La brisa de una tarde de otoño revolvía su pelo, ensortijándolo alrededor de su cara pálida. Se arropaba dulcemente con una chaqueta de lana verde, sentada sobre la arena de la playa, contemplando con sus ojos grises entrecerrados una incipiente puesta de sol. Se llamaba Carla, y sigo intentando convencerme de que su corazón me perteneció durante algún tiempo, aunque seguramente nunca haya pertenecido a nadie.
Demasiado hermosa para la realidad cotidiana, demasiado lista para los límites de nuestra pequeña ciudad, demasiado inaccesible para cualquiera de los patanes que la rondábamos. Y aun así, sigo pensando que estuve muy cerca. Al menos tan cerca como se puede estar de una estrella sin quemarse uno vivo.
Paseos por la playa de la mano, un beso fugaz en la esquina de una calle, y una sola vez, marcada a fuego en mi mente para siempre, la dicha gozosa de amarla, bajo la luna llena, escondidos de la vida, de sus padres, del tiempo.
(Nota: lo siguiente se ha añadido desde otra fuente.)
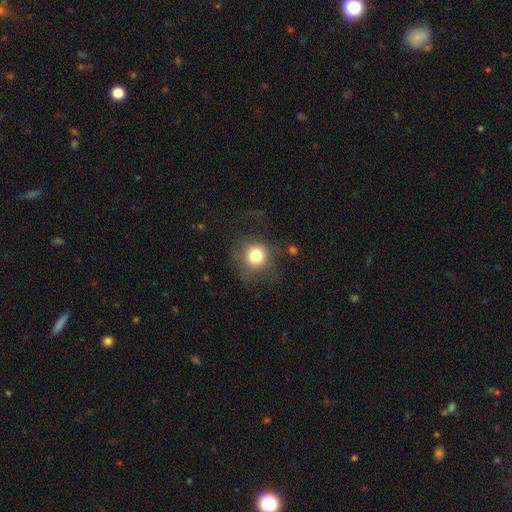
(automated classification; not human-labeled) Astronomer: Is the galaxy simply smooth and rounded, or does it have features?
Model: smooth — 78%.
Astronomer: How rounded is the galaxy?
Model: round — 90%.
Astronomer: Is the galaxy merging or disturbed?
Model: none — 63%.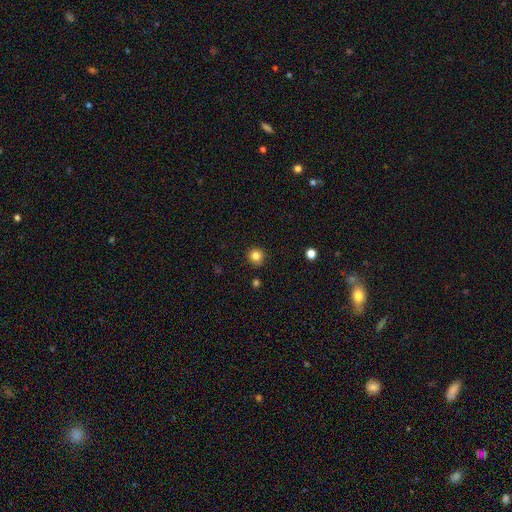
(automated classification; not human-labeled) smooth-or-featured: smooth: 83% | star or artifact: 12% | featured or disk: 5%
  how-rounded: round: 93% | in between: 6% | cigar-shaped: 1%
  merging: none: 89% | minor disturbance: 8% | major disturbance: 2% | merger: 2%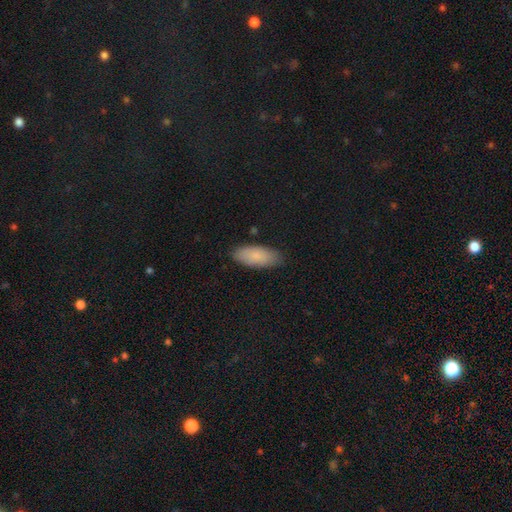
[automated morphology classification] A smooth galaxy with no disk features (85%) that is in between round and cigar-shaped (83%).

Vote fractions:
- Smooth or featured? smooth: 85% / featured or disk: 9% / star or artifact: 6%
- How rounded? in between: 83% / cigar-shaped: 15% / round: 2%
- Merging? none: 84% / minor disturbance: 13% / major disturbance: 2% / merger: 1%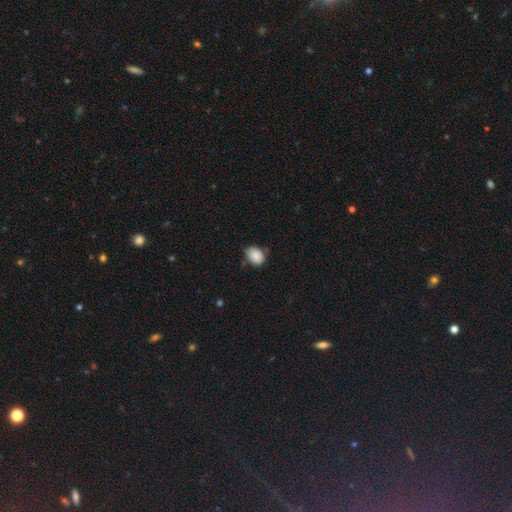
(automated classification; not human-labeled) Smooth or featured: smooth — 88% (star or artifact — 8%)
How rounded: in between — 70% (round — 29%)
Merging: none — 65% (minor disturbance — 27%)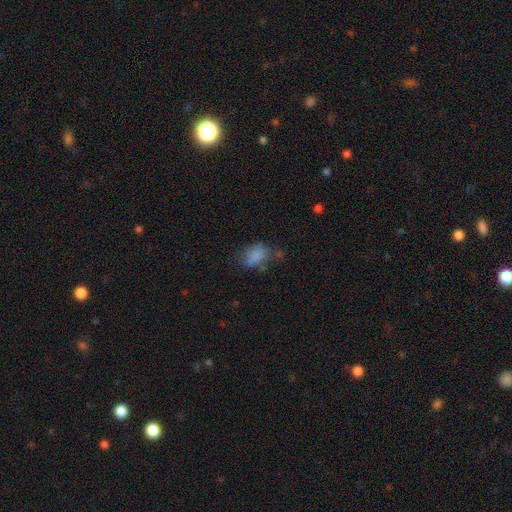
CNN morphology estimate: smooth_or_featured: smooth (p=0.74) [alt: featured or disk p=0.14]
how_rounded: in between (p=0.77) [alt: round p=0.22]
merging: none (p=0.43) [alt: minor disturbance p=0.29]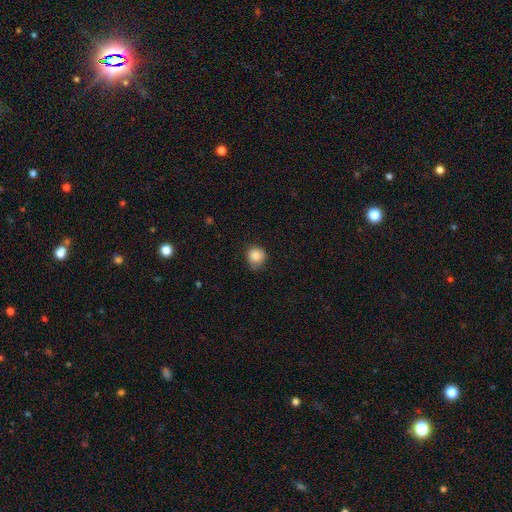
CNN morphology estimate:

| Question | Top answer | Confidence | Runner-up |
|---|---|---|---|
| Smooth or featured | smooth | 86% | star or artifact (9%) |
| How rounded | round | 85% | in between (14%) |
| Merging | none | 70% | minor disturbance (24%) |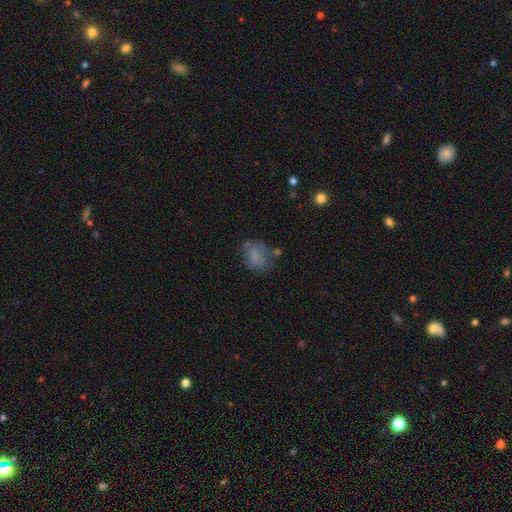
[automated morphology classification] A smooth galaxy with no disk features (69%) that is in between round and cigar-shaped (60%). Merging: none (52%).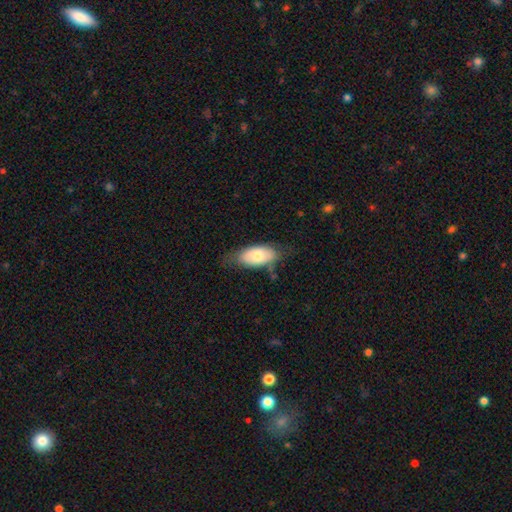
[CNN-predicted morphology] Smooth or featured? smooth (69%)
How rounded? in between (92%)
Merging? none (64%)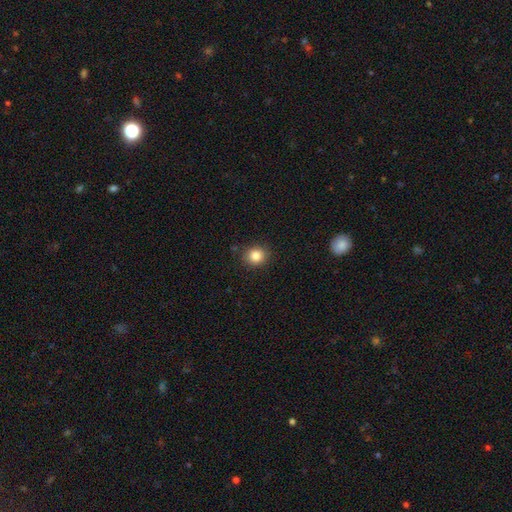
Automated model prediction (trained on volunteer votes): A smooth galaxy with no disk features (84%) that is round (82%).

Vote fractions:
- Smooth or featured? smooth: 84% / star or artifact: 11% / featured or disk: 5%
- How rounded? round: 82% / in between: 17% / cigar-shaped: 1%
- Merging? none: 88% / minor disturbance: 8% / major disturbance: 2% / merger: 1%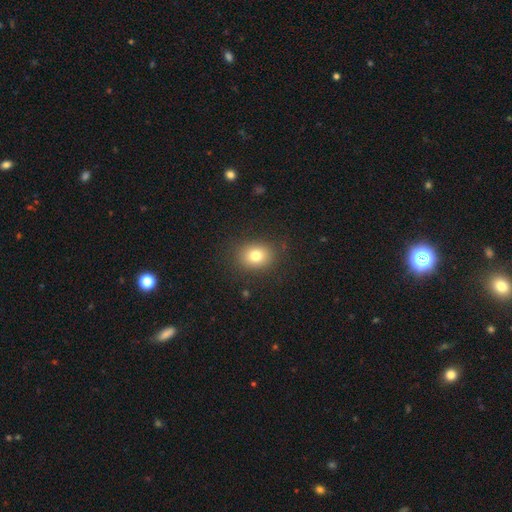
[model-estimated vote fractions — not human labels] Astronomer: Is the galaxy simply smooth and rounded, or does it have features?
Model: smooth — 78%.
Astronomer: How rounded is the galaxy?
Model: round — 59% (runner-up: in between, 40%).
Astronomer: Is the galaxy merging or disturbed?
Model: none — 86%.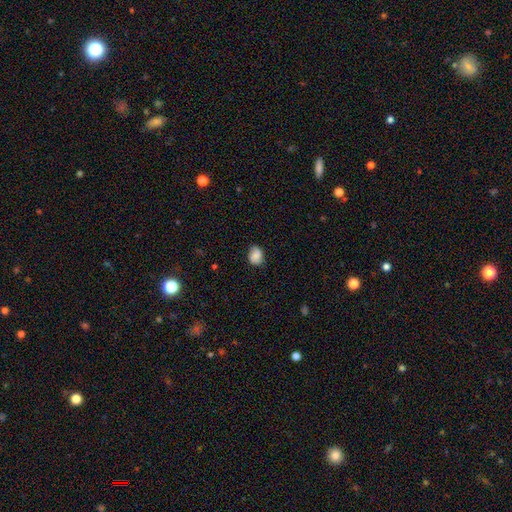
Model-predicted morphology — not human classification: smooth_or_featured: smooth (p=0.74) [alt: featured or disk p=0.16]
how_rounded: in between (p=0.51) [alt: round p=0.48]
merging: none (p=0.73) [alt: minor disturbance p=0.21]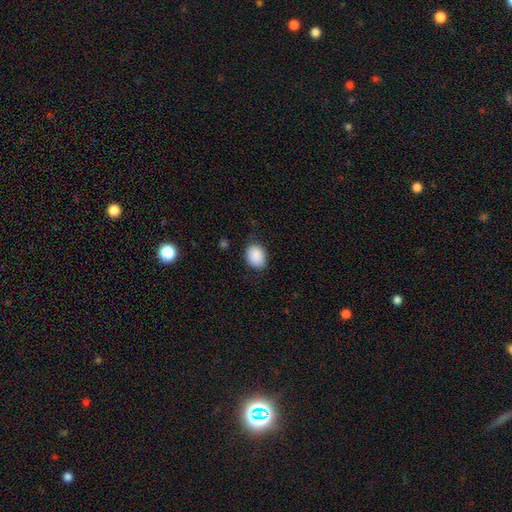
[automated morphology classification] Smooth or featured? smooth (89%)
How rounded? in between (59%)
Merging? none (77%)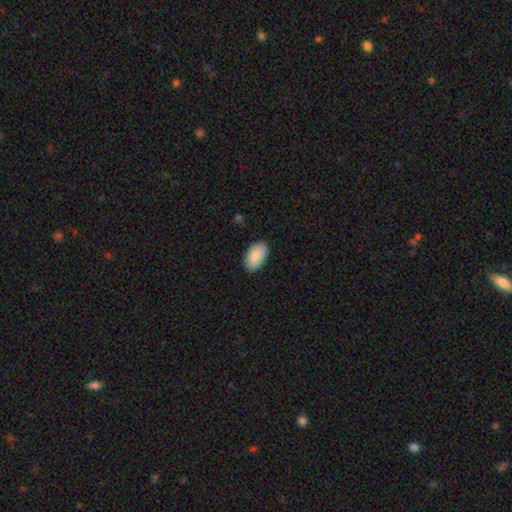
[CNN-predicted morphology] A smooth galaxy with no disk features (89%) that is in between round and cigar-shaped (96%). Merging: none (88%).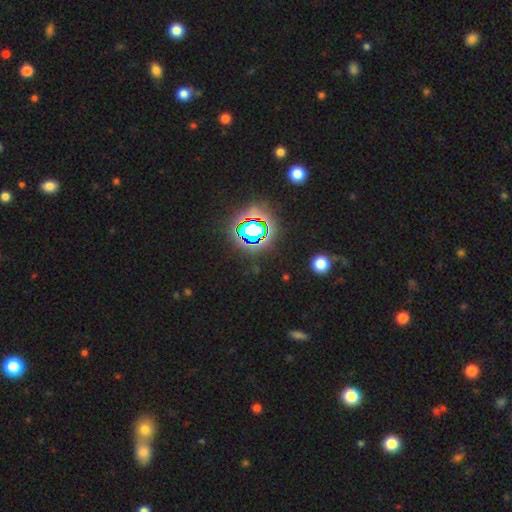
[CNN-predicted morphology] Overall: star or artifact (78%).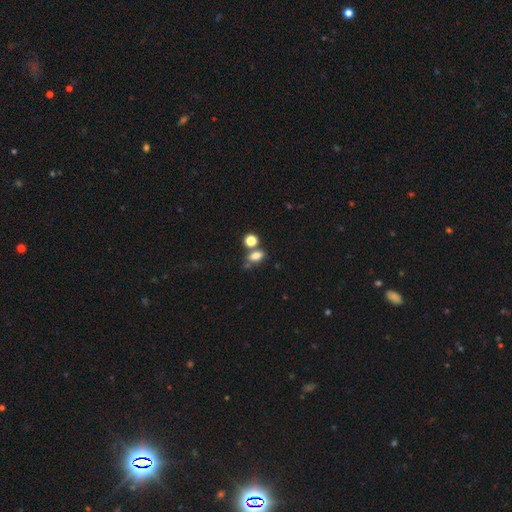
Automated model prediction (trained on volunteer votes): smooth_or_featured: smooth (p=0.79) [alt: star or artifact p=0.13]
how_rounded: in between (p=0.78) [alt: round p=0.18]
merging: none (p=0.58) [alt: merger p=0.23]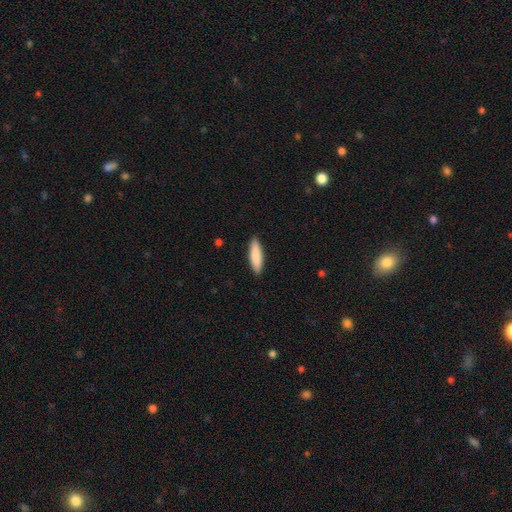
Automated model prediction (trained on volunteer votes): Smooth or featured: smooth — 87% (featured or disk — 8%)
How rounded: cigar-shaped — 67% (in between — 31%)
Merging: none — 90% (minor disturbance — 8%)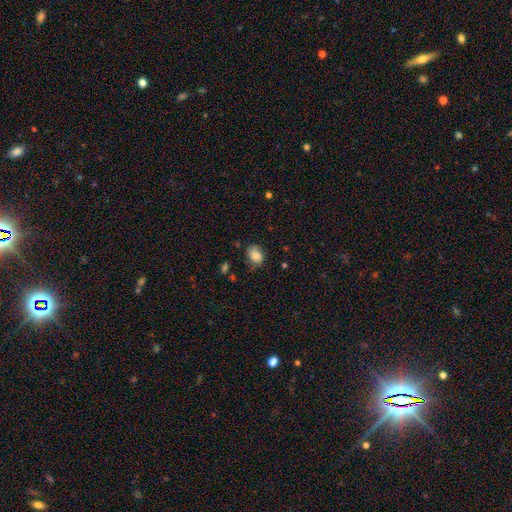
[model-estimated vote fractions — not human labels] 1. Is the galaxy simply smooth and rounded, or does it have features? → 82% smooth, 9% star or artifact, 9% featured or disk.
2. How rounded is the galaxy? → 71% in between, 27% round, 1% cigar-shaped.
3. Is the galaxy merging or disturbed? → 62% none, 28% minor disturbance, 8% major disturbance, 2% merger.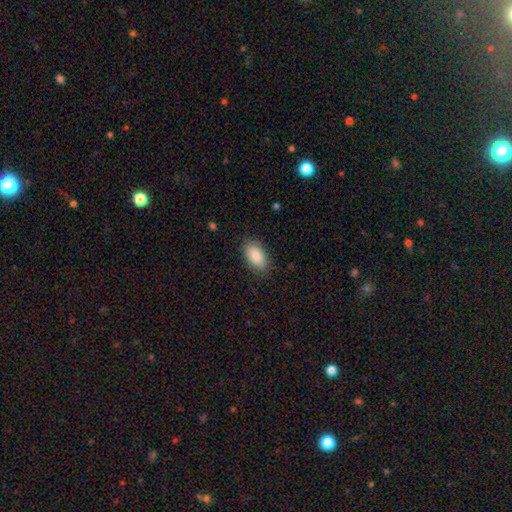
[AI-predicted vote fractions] Smooth or featured?
  - smooth: 88% *
  - star or artifact: 6%
  - featured or disk: 6%
How rounded?
  - in between: 94% *
  - round: 4%
  - cigar-shaped: 2%
Merging?
  - none: 85% *
  - minor disturbance: 11%
  - major disturbance: 3%
  - merger: 1%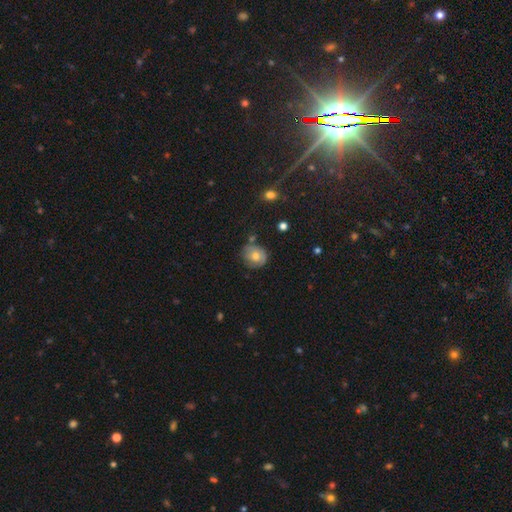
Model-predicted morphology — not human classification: Smooth or featured? smooth (58%)
How rounded? round (76%)
Merging? none (66%)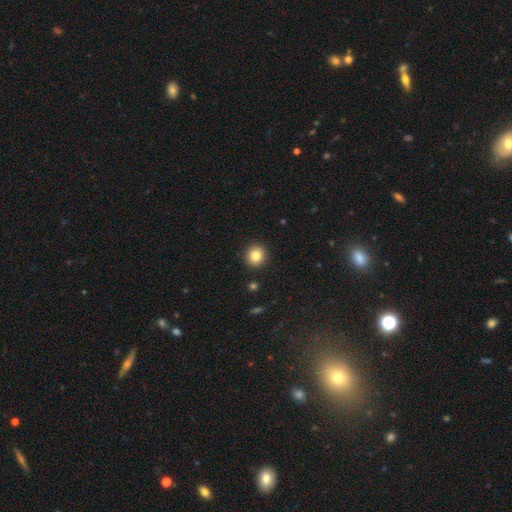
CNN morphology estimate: smooth 82%, star or artifact 10%, featured or disk 7%. Down the decision tree: how rounded — round (87%); merging — none (92%).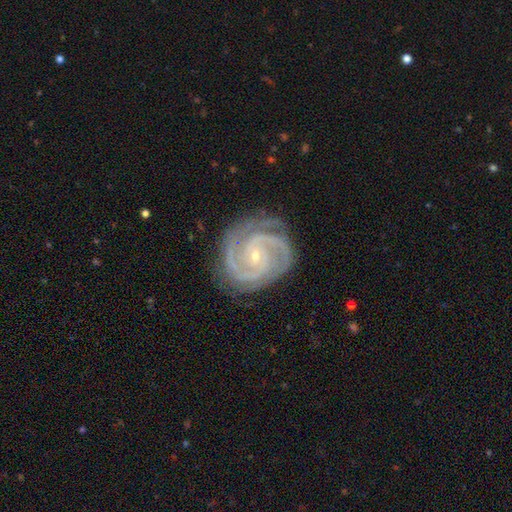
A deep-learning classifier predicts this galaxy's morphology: type=featured or disk (93%); edge-on=no (98%); bar=no (59%); spiral arms=yes (99%); winding=tight (67%); arm count=2 (40%); bulge=small (83%); merging=none (80%).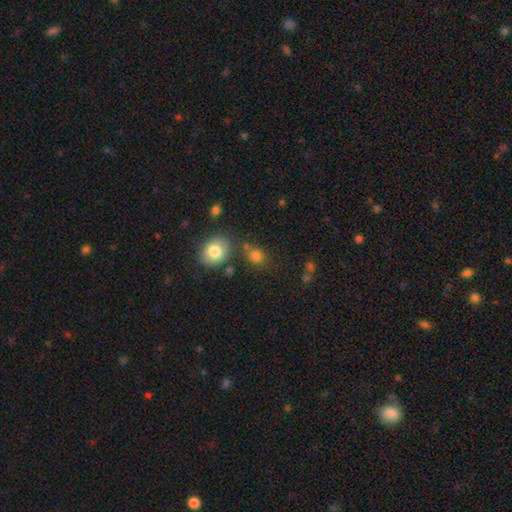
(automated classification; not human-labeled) The model was most divided on "how rounded": round: 59%, in between: 40%, cigar-shaped: 1%. More confident: smooth or featured — smooth (80%); merging — none (71%).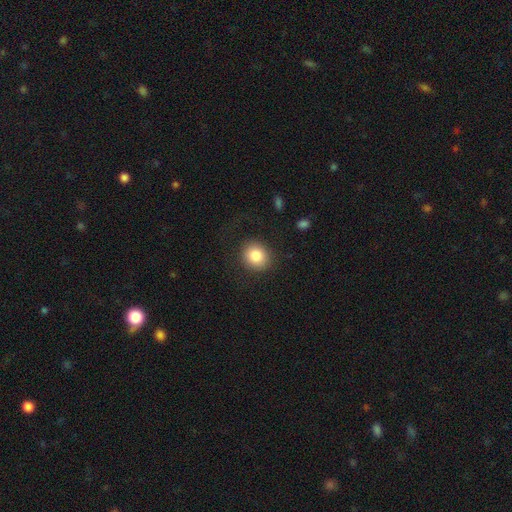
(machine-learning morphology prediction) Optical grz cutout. It shows a smooth galaxy with no disk features (84%) that is round (80%). Merging: none (85%).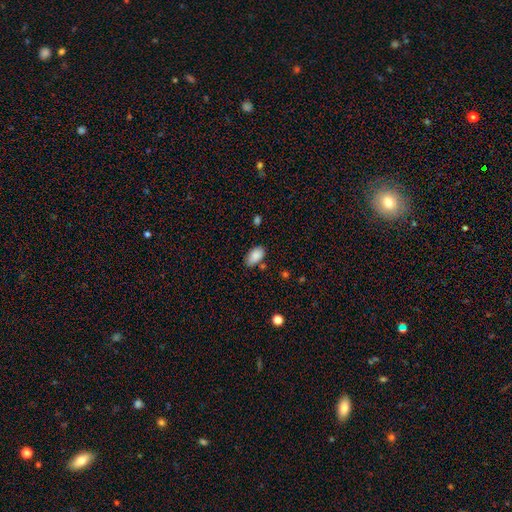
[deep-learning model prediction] smooth-or-featured: smooth: 87% | star or artifact: 7% | featured or disk: 5%
  how-rounded: in between: 94% | round: 4% | cigar-shaped: 2%
  merging: none: 76% | minor disturbance: 17% | merger: 4% | major disturbance: 3%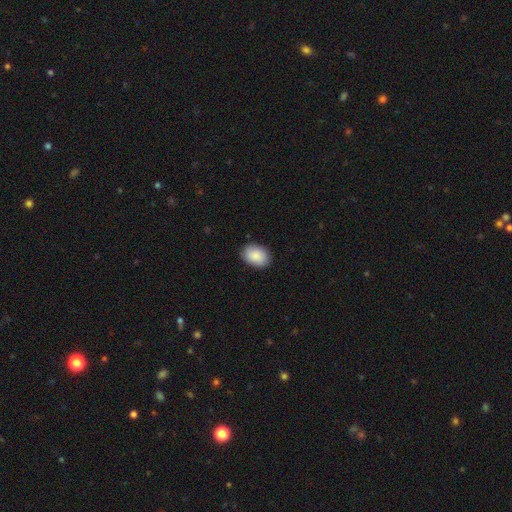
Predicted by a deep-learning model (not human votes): The model was most divided on "how rounded": in between: 80%, round: 19%, cigar-shaped: 1%. More confident: smooth or featured — smooth (89%); merging — none (87%).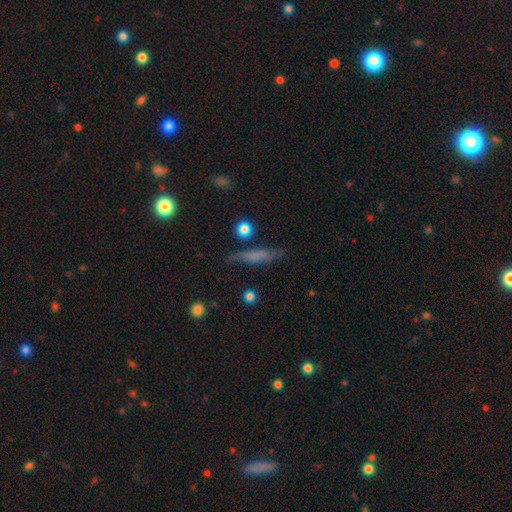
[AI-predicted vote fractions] smooth_or_featured: smooth (p=0.57) [alt: featured or disk p=0.33]
how_rounded: cigar-shaped (p=0.82) [alt: in between p=0.12]
merging: none (p=0.74) [alt: minor disturbance p=0.18]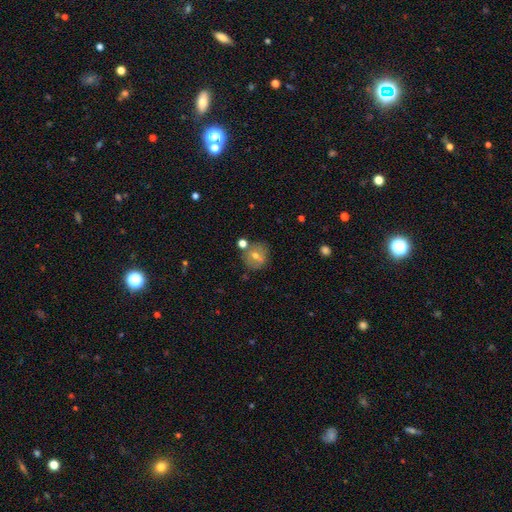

Pero nada más, eso fue todo, y aun así fue más de lo que muchos hombres afortunados han conseguido nunca.
Luego se marchó, o quizá no lo hizo, o siempre vivió escondida entre nosotros y yo no pude volver a percibirla con mis sentidos, o ya pertenecía a mis sueños, o nunca llegó a ser real. Igual que las mentes humanas rechazan muchas imágenes que vemos todos los días con los ojos, y que si no fueran eliminadas, supondrían una total perdida de cordura por el terror, la angustia o la incomprensión, creo que mi mente se acostumbró a no verla, a mirar a través de ella cuando nos cruzábamos en la plaza, para evitar morir por el dolor de no tenerla.
Con el tiempo su ausencia o su no-ausencia se convirtió en algo real, metódico, indoloro, y su recuerdo se quedó escondido entre las paredes del laberinto de mi memoria. Otras mujeres llenaron los huecos, incluso algunas dejaron huellas latentes, lacerantes como capas de cal sobre su imagen.
El caso es que antes, ahora, o hace un instante, durante mi paseo diario por la orilla, varios días, cientos de años después, creo que la he visto. Estaba ante mi, y no había cambiado, sola, sonriente, sentada en la playa, con su rebeca de lana verde, sus ojos grises, igual que entonces, igual que ahora, o puede que como nunca.